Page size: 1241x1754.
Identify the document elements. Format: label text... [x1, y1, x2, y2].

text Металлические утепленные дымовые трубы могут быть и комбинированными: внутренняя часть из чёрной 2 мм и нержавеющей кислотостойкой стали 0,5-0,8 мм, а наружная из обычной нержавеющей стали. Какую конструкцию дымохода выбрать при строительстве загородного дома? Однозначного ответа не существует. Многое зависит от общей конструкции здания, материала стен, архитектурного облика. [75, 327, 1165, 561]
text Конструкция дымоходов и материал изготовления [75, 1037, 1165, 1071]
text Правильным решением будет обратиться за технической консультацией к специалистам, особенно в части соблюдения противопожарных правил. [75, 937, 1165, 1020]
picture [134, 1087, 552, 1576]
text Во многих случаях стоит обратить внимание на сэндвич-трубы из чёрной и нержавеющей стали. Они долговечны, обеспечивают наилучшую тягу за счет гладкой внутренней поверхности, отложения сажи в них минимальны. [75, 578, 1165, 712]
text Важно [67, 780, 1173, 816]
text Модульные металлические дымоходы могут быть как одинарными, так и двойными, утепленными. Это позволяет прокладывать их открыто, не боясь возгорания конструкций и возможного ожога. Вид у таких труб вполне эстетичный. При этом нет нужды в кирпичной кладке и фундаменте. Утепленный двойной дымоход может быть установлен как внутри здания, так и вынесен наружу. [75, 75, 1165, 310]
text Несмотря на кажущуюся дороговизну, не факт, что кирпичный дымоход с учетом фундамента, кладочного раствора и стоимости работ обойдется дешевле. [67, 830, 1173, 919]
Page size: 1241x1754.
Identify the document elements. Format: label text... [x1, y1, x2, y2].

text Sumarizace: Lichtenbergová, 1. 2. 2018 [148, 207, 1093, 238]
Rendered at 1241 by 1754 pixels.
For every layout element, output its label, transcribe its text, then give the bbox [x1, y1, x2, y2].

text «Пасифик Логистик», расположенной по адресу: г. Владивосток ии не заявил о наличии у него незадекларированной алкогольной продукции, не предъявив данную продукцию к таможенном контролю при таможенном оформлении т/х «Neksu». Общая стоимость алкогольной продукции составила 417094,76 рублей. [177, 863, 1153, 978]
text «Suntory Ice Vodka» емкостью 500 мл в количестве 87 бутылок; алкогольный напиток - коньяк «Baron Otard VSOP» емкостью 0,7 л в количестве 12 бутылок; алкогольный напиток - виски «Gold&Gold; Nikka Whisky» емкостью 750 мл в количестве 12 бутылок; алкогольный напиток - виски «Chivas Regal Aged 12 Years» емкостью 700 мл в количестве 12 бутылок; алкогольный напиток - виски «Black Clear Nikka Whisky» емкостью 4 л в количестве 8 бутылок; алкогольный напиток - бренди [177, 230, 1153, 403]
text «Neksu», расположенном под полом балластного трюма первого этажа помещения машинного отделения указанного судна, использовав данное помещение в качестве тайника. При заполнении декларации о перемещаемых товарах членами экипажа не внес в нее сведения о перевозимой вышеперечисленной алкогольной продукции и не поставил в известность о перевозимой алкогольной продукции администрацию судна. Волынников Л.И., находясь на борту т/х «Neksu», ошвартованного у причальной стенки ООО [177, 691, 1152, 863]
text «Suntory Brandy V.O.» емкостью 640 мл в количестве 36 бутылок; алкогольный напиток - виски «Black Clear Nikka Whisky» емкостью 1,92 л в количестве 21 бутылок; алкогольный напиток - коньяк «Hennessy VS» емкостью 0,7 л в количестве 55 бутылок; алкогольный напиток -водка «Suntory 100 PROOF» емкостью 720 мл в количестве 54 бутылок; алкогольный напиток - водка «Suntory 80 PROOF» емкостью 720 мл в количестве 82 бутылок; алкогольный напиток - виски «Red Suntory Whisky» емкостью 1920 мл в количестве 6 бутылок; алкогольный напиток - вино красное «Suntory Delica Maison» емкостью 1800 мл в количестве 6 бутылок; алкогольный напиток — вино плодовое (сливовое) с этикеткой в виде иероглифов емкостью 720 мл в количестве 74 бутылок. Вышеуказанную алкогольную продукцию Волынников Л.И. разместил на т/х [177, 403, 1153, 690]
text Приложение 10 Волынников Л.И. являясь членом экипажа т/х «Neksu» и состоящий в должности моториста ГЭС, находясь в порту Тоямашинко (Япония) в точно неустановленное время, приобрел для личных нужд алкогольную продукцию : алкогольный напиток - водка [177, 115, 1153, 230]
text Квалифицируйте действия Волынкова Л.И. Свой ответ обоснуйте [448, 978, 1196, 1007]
- - - - -
*PROMPT*. Return the data in its entirety, exactly as given.

*TASK OUTPUT*.
Page size: 1241x1754.
Identify the document elements. Format: label text... [x1, y1, x2, y2].

text Металлические утепленные дымовые трубы могут быть и комбинированными: внутренняя часть из чёрной 2 мм и нержавеющей кислотостойкой стали 0,5-0,8 мм, а наружная из обычной нержавеющей стали. Какую конструкцию дымохода выбрать при строительстве загородного дома? Однозначного ответа не существует. Многое зависит от общей конструкции здания, материала стен, архитектурного облика. [75, 327, 1165, 561]
text Конструкция дымоходов и материал изготовления [75, 1037, 1165, 1071]
text Правильным решением будет обратиться за технической консультацией к специалистам, особенно в части соблюдения противопожарных правил. [75, 937, 1165, 1020]
picture [134, 1087, 552, 1576]
text Во многих случаях стоит обратить внимание на сэндвич-трубы из чёрной и нержавеющей стали. Они долговечны, обеспечивают наилучшую тягу за счет гладкой внутренней поверхности, отложения сажи в них минимальны. [75, 578, 1165, 712]
text Важно [67, 780, 1173, 816]
text Модульные металлические дымоходы могут быть как одинарными, так и двойными, утепленными. Это позволяет прокладывать их открыто, не боясь возгорания конструкций и возможного ожога. Вид у таких труб вполне эстетичный. При этом нет нужды в кирпичной кладке и фундаменте. Утепленный двойной дымоход может быть установлен как внутри здания, так и вынесен наружу. [75, 75, 1165, 310]
text Несмотря на кажущуюся дороговизну, не факт, что кирпичный дымоход с учетом фундамента, кладочного раствора и стоимости работ обойдется дешевле. [67, 830, 1173, 919]
Page size: 1241x1754.
Identify the document elements. Format: label text... [x1, y1, x2, y2].

text Sumarizace: Lichtenbergová, 1. 2. 2018 [148, 207, 1093, 238]
Rendered at 1241 by 1754 pixels.
For every layout element, output its label, transcribe its text, then give the bbox [x1, y1, x2, y2].

text «Пасифик Логистик», расположенной по адресу: г. Владивосток ии не заявил о наличии у него незадекларированной алкогольной продукции, не предъявив данную продукцию к таможенном контролю при таможенном оформлении т/х «Neksu». Общая стоимость алкогольной продукции составила 417094,76 рублей. [177, 863, 1153, 978]
text «Suntory Ice Vodka» емкостью 500 мл в количестве 87 бутылок; алкогольный напиток - коньяк «Baron Otard VSOP» емкостью 0,7 л в количестве 12 бутылок; алкогольный напиток - виски «Gold&Gold; Nikka Whisky» емкостью 750 мл в количестве 12 бутылок; алкогольный напиток - виски «Chivas Regal Aged 12 Years» емкостью 700 мл в количестве 12 бутылок; алкогольный напиток - виски «Black Clear Nikka Whisky» емкостью 4 л в количестве 8 бутылок; алкогольный напиток - бренди [177, 230, 1153, 403]
text «Neksu», расположенном под полом балластного трюма первого этажа помещения машинного отделения указанного судна, использовав данное помещение в качестве тайника. При заполнении декларации о перемещаемых товарах членами экипажа не внес в нее сведения о перевозимой вышеперечисленной алкогольной продукции и не поставил в известность о перевозимой алкогольной продукции администрацию судна. Волынников Л.И., находясь на борту т/х «Neksu», ошвартованного у причальной стенки ООО [177, 691, 1152, 863]
text «Suntory Brandy V.O.» емкостью 640 мл в количестве 36 бутылок; алкогольный напиток - виски «Black Clear Nikka Whisky» емкостью 1,92 л в количестве 21 бутылок; алкогольный напиток - коньяк «Hennessy VS» емкостью 0,7 л в количестве 55 бутылок; алкогольный напиток -водка «Suntory 100 PROOF» емкостью 720 мл в количестве 54 бутылок; алкогольный напиток - водка «Suntory 80 PROOF» емкостью 720 мл в количестве 82 бутылок; алкогольный напиток - виски «Red Suntory Whisky» емкостью 1920 мл в количестве 6 бутылок; алкогольный напиток - вино красное «Suntory Delica Maison» емкостью 1800 мл в количестве 6 бутылок; алкогольный напиток — вино плодовое (сливовое) с этикеткой в виде иероглифов емкостью 720 мл в количестве 74 бутылок. Вышеуказанную алкогольную продукцию Волынников Л.И. разместил на т/х [177, 403, 1153, 690]
text Приложение 10 Волынников Л.И. являясь членом экипажа т/х «Neksu» и состоящий в должности моториста ГЭС, находясь в порту Тоямашинко (Япония) в точно неустановленное время, приобрел для личных нужд алкогольную продукцию : алкогольный напиток - водка [177, 115, 1153, 230]
text Квалифицируйте действия Волынкова Л.И. Свой ответ обоснуйте [448, 978, 1196, 1007]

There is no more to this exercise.